In many instances where personal injury suits can possibly occur, like extreme sports, participants are asked to sign a waiver to excuse a person or establishment for gross negligence. Courts are hesitant to enforce such contracts as in many instances a plaintiff waived more rights than intended. It is heavily based on the facts of each case as to whether such a waiver will be enforced.
Contract law is also a place where many institutions protect themselves in clauses for all negligence except gross negligence. It is considered a standard part of most business contracts and an attorney is recommended to review such clauses.
There are defenses for every element of a gross negligence defense. Some elements are easier than others to dispute. Common defenses include disputing a breach of duty, disputing causation, or disputing the resulting damages. With a gross negligence claim, a defendant can dispute the recklessness element. If such a defense is successful, a plaintiff may have the opportunity to continue with a claim for ordinary negligence instead.

**Provided material:**
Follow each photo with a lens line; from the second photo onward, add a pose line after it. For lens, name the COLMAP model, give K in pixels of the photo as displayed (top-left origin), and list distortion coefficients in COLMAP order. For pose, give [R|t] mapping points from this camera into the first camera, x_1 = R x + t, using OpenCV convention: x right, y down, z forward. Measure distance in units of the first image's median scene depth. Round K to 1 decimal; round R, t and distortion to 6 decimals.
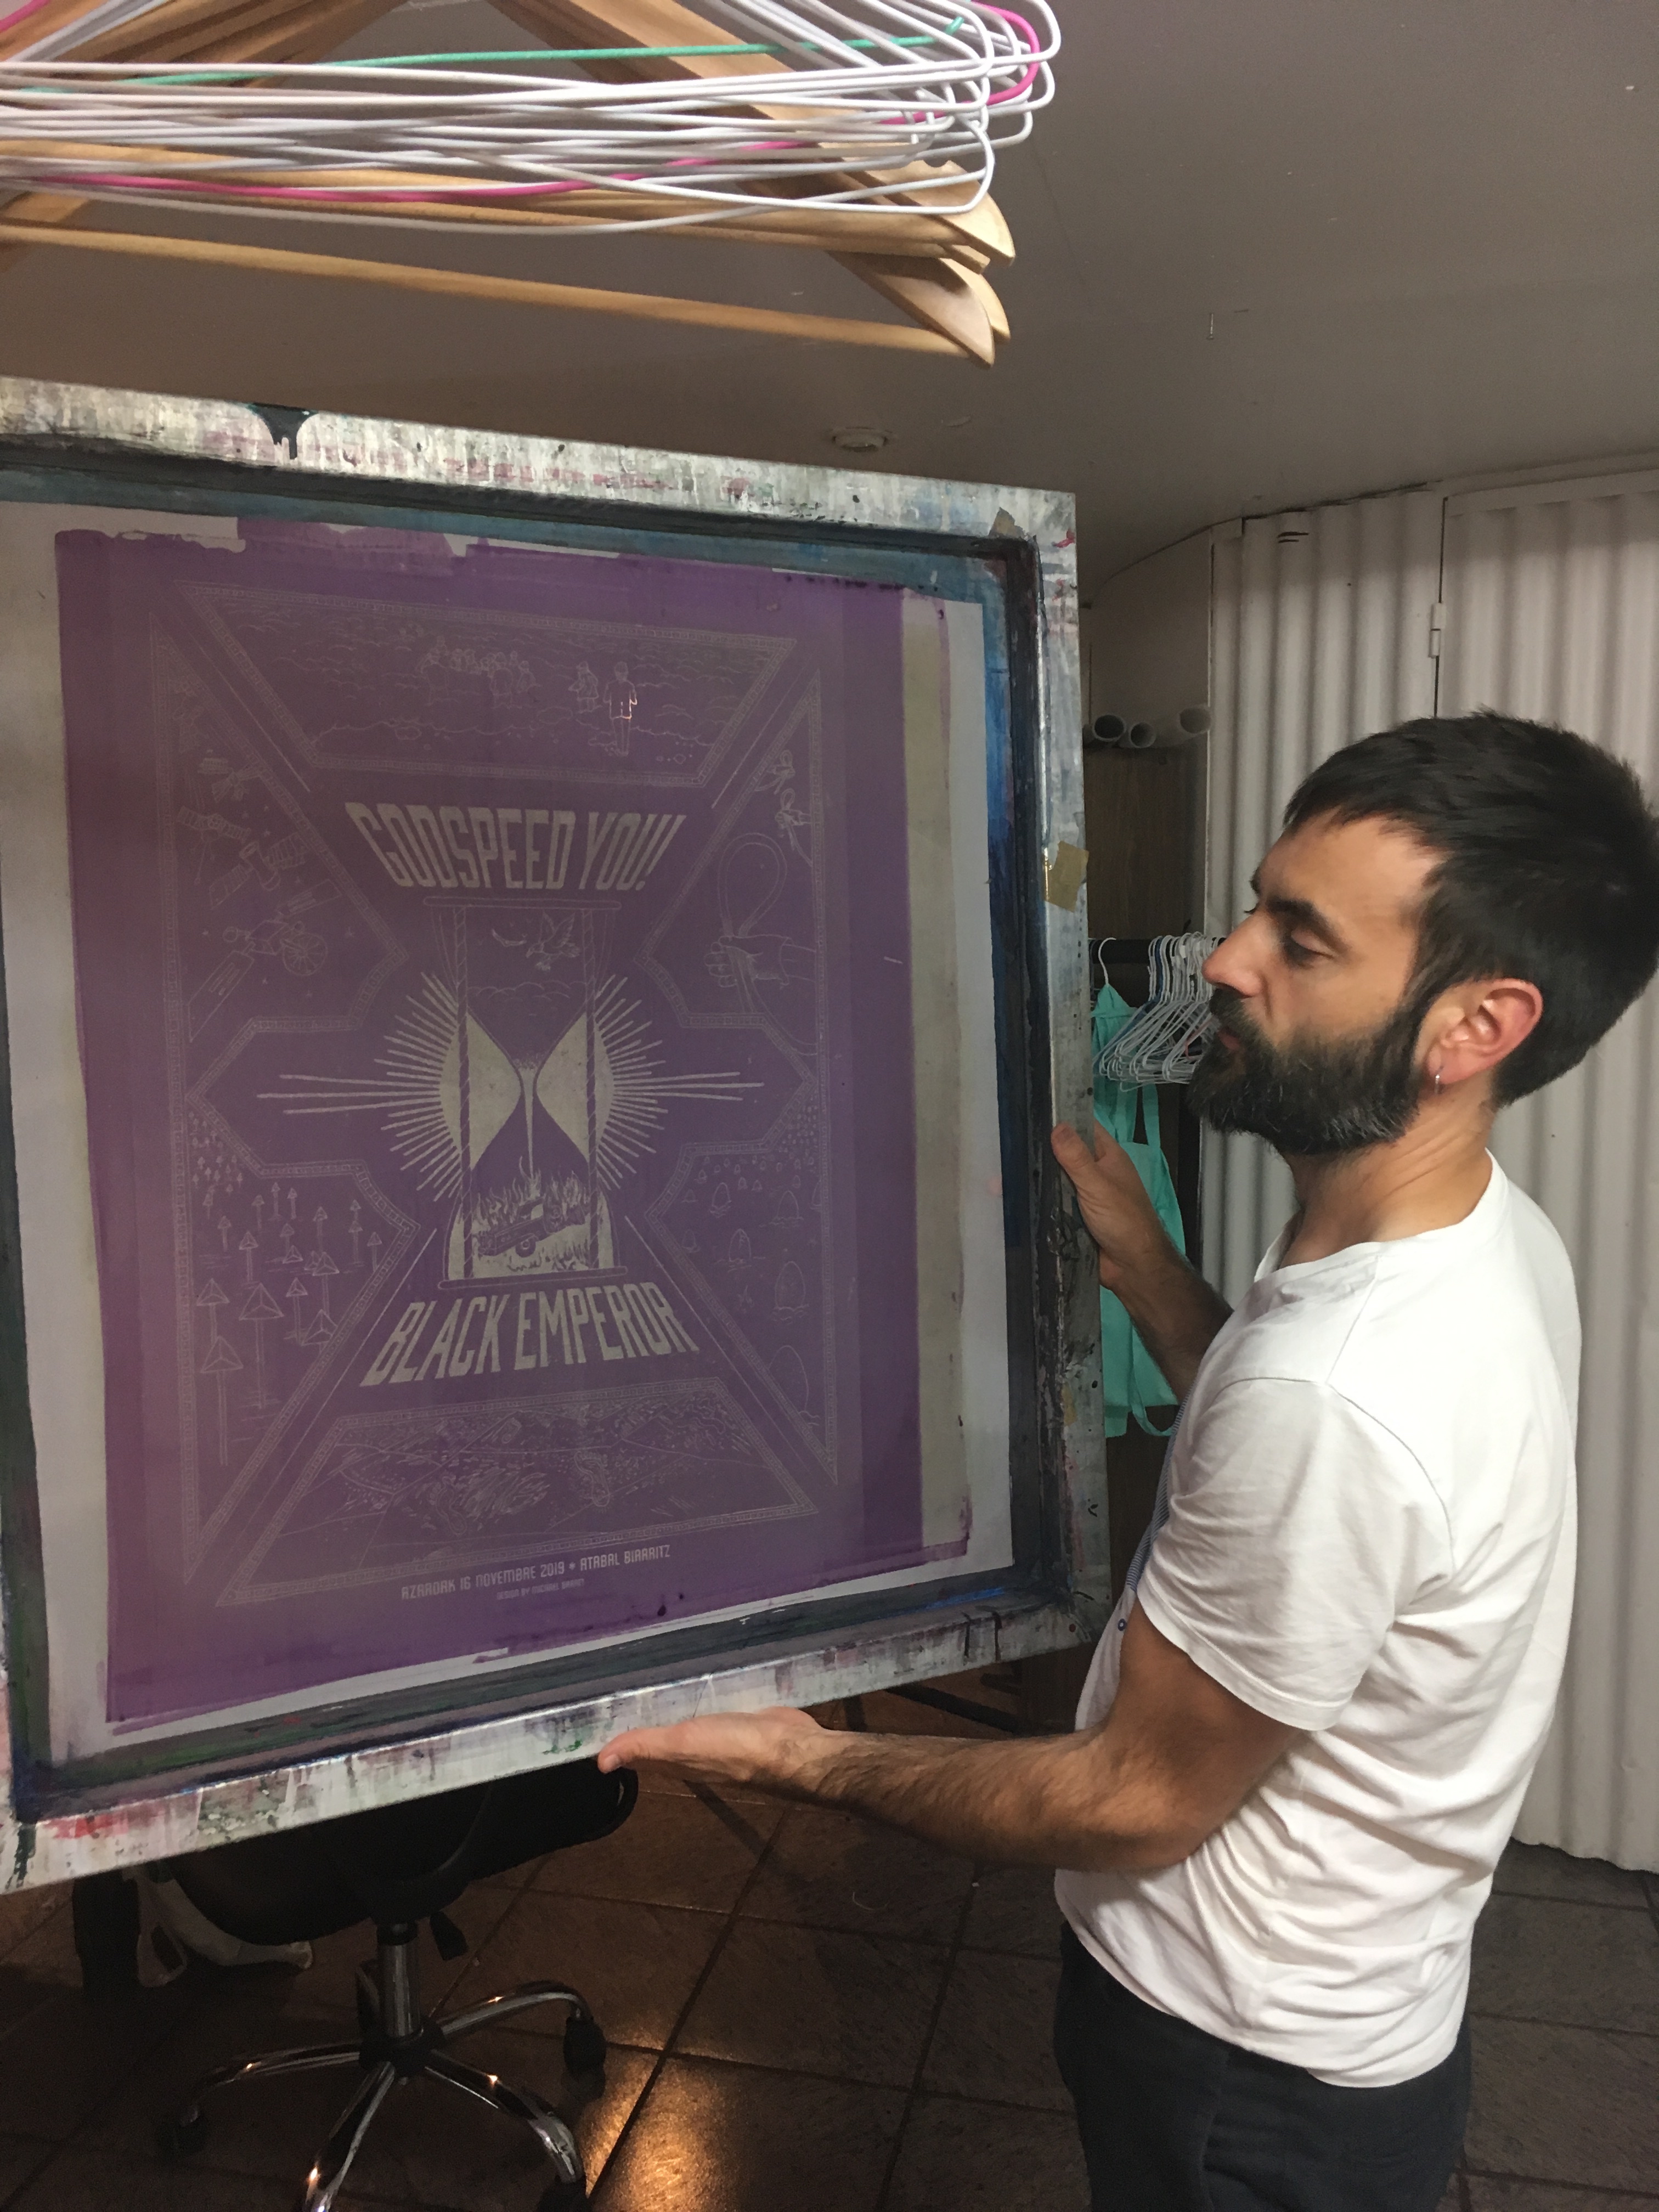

**Requirement 1:**
Does each statement below agree with the passage on gross negligence? Answer yes or no for each, quoting the words of the passage that decide it.
(a) Courts readily enforce waivers that excuse an establishment for gross negligence.
(b) Having an attorney review clauses that protect against negligence is recommended.
(c) If a defendant successfully disputes the recklessness element, the plaintiff may still pursue a claim for ordinary negligence.
**Requirement 2:** How would you sum up the passage on gross negligence in exactly two sentences?
**Requirement 3:** Can you repeat word for word the part of the passage on gross negligence starting with "In many instances where" and going on through "will be enforced."?

**Answer 1:**
(a) No: "Courts are hesitant to enforce such contracts as in many instances a plaintiff waived more rights than intended."
(b) Yes: "an attorney is recommended to review such clauses"
(c) Yes: "If such a defense is successful, a plaintiff may have the opportunity to continue with a claim for ordinary negligence instead."

**Answer 2:** Courts are hesitant to enforce waivers that participants sign to excuse gross negligence, and enforcement depends on the facts of each case, while institutions commonly use contract clauses to protect themselves from all negligence except gross negligence. A defendant can dispute any element of a gross negligence claim, including recklessness, and if that defense succeeds, the plaintiff may be able to continue with an ordinary negligence claim instead.

**Answer 3:**
In many instances where personal injury suits can possibly occur, like extreme sports, participants are asked to sign a waiver to excuse a person or establishment for gross negligence. Courts are hesitant to enforce such contracts as in many instances a plaintiff waived more rights than intended. It is heavily based on the facts of each case as to whether such a waiver will be enforced.